Parcours, troubles psychotiques...: ce que l'on sait de l'homme suspecté d'avoir tué un prêtre en France

Il s'agit du même homme présumé incendiaire de la cathédrale de Nantes en juillet 2020.

Parcours, troubles psychotiques...: ce que l'on sait de l'homme suspecté d'avoir tué un prêtre en France
© AFP
La rédaction avec AFP

Ce lundi, le corps sans vie du prêtre Olivier Maire a été découvert dans les locaux de la communauté religieuse des Montfortains, à Saint-Laurent-sur-Sèvre (Vendée, France). Le jour même, le présumé incendiaire de la cathédrale de Nantes en juillet 2020 s'est accusé du crime et a été interné d'office, apprenait-on de source proche du dossier. La garde à vue du suspect, âgé de 40 ans, a été levée pour "incompatibilité avec son état de santé". Ce mardi, de nouvelles informations ont été divulguées quant au profil de l'homme et à son parcours.

De nationalité rwandaise, Emmanuel Abayisenga était sorti le 29 juillet d'une hospitalisation en psychiatrie, a expliqué le vice procureur de La-Roche-Sur-Yon, Yannick Le Goater. Dans le cadre de son contrôle judiciaire lié à l'incendie, l'homme était hébergé au sein de la communauté religieuse à laquelle appartenait la victime, à Saint-Laurent-sur-Sèvre. Une enquête est ouverte pour "homicide volontaire" et en l'état, "aucun mobile lié à un motif terroriste", a précisé Yannick Le Goater. De source proche du dossier, on souligne que "le criminel était catholique. Loin du terroriste islamiste..."

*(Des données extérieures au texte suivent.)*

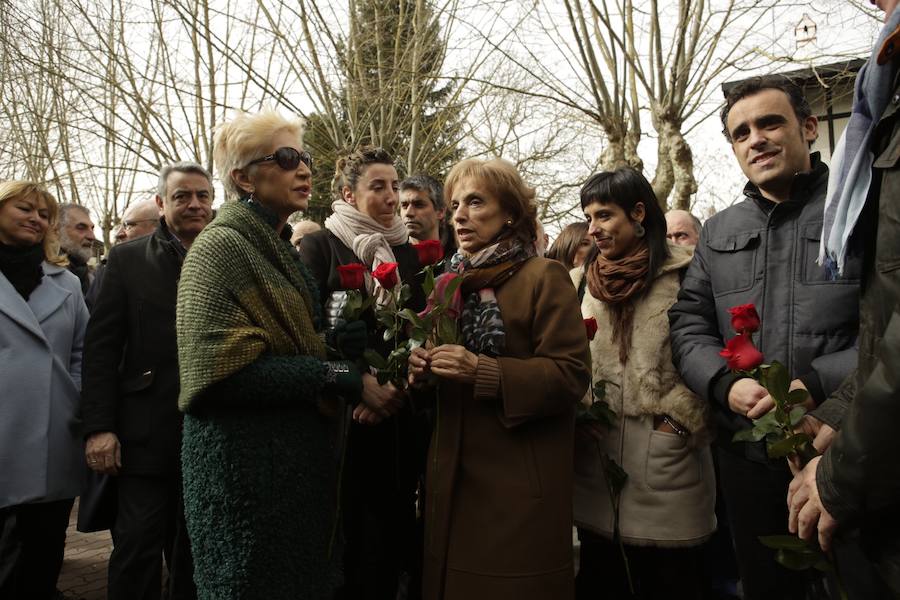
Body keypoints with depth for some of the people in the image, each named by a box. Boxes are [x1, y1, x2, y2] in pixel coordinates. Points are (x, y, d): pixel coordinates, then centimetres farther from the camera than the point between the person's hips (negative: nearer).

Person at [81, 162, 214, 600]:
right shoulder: (128, 259, 3)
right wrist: (99, 427, -8)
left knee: (195, 553, 15)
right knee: (137, 551, 4)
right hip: (147, 436, -1)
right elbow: (101, 347, -1)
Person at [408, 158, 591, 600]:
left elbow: (570, 375, -15)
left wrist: (483, 371, -24)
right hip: (454, 474, 6)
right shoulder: (453, 280, 13)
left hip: (519, 481, -6)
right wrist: (421, 367, -2)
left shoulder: (544, 277, -8)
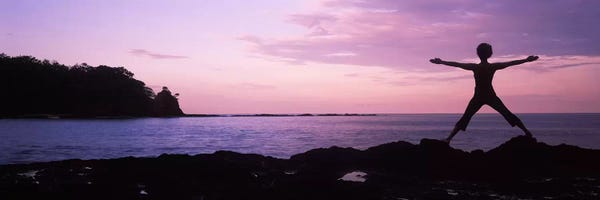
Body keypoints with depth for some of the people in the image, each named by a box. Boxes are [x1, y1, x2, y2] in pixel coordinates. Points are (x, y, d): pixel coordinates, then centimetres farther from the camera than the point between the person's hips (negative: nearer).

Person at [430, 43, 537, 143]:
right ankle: (527, 132, 21)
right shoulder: (493, 66, -7)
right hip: (491, 96, 2)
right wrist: (527, 60, 13)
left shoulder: (475, 67, -12)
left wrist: (441, 62, 1)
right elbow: (511, 63, 2)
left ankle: (448, 139, -7)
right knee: (508, 114, 14)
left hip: (478, 97, -1)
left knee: (464, 119, 1)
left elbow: (457, 64, -7)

M. Le Goater a précisé que le suspect avait été incarcéré du 20 juillet 2020 au 31 mai 2021, dans le cadre de l'enquête sur l'incendie de la cathédrale de Nantes, le 18 juillet 2020. Il a ensuite été placé sous contrôle judiciaire, avec une obligation de résidence au sein de la communauté religieuse. Le 20 juin, la gendarmerie avait été sollicitée par la victime, le père supérieur de la communauté, car le suspect "voulait quitter son hébergement" contraint, a précisé M. Le Goater. Il a alors été hospitalisé en psychiatrie, avant de revenir dans la communauté il y a une dizaine de jours.

Un homme marqué par le génocide rwandais

Selon Héloïse de Neuville, journaliste pour le quotidien La Croix, interrogée par BFM TV, Emmanuel Abayisenga est arrivé en France en 2012 très marqué psychologiquement et physiquement. "Il avait 12 ou 13 ans au moment du génocide, il n'y a pas pris part mais c'est un premier traumatisme dans sa vie", note-t-elle. L'individu souffre également de problèmes de santé, "de surdité et de vue".

Le 31 décembre 2018, alors qu'il était hébergé et bénévole dans une communauté catholique, il est agressé devant la cathédrale de Nantes. Il s'agit du "point de bascule" selon les propos de la journaliste auprès de BFM TV qui estime qu'à partir de ce moment là il "verse dans la paranoïa".

Ainsi, lors de son séjour en prison (entre juillet 2020 et mai 2021), les personnes qui l'ont côtoyé parlent d'un "homme qui était prostré dans sa cellule, très marqué, et visiblement qui avait peur de ne jamais en sortir", rapporte dans le même article Xavier Le Normand, également journaliste à La Croix. Selon Héloïse de Neuville, Emmanuel Abayisenga aurait ainsi déjà effectué quelques passages par l'unité psychiatrique de la prison.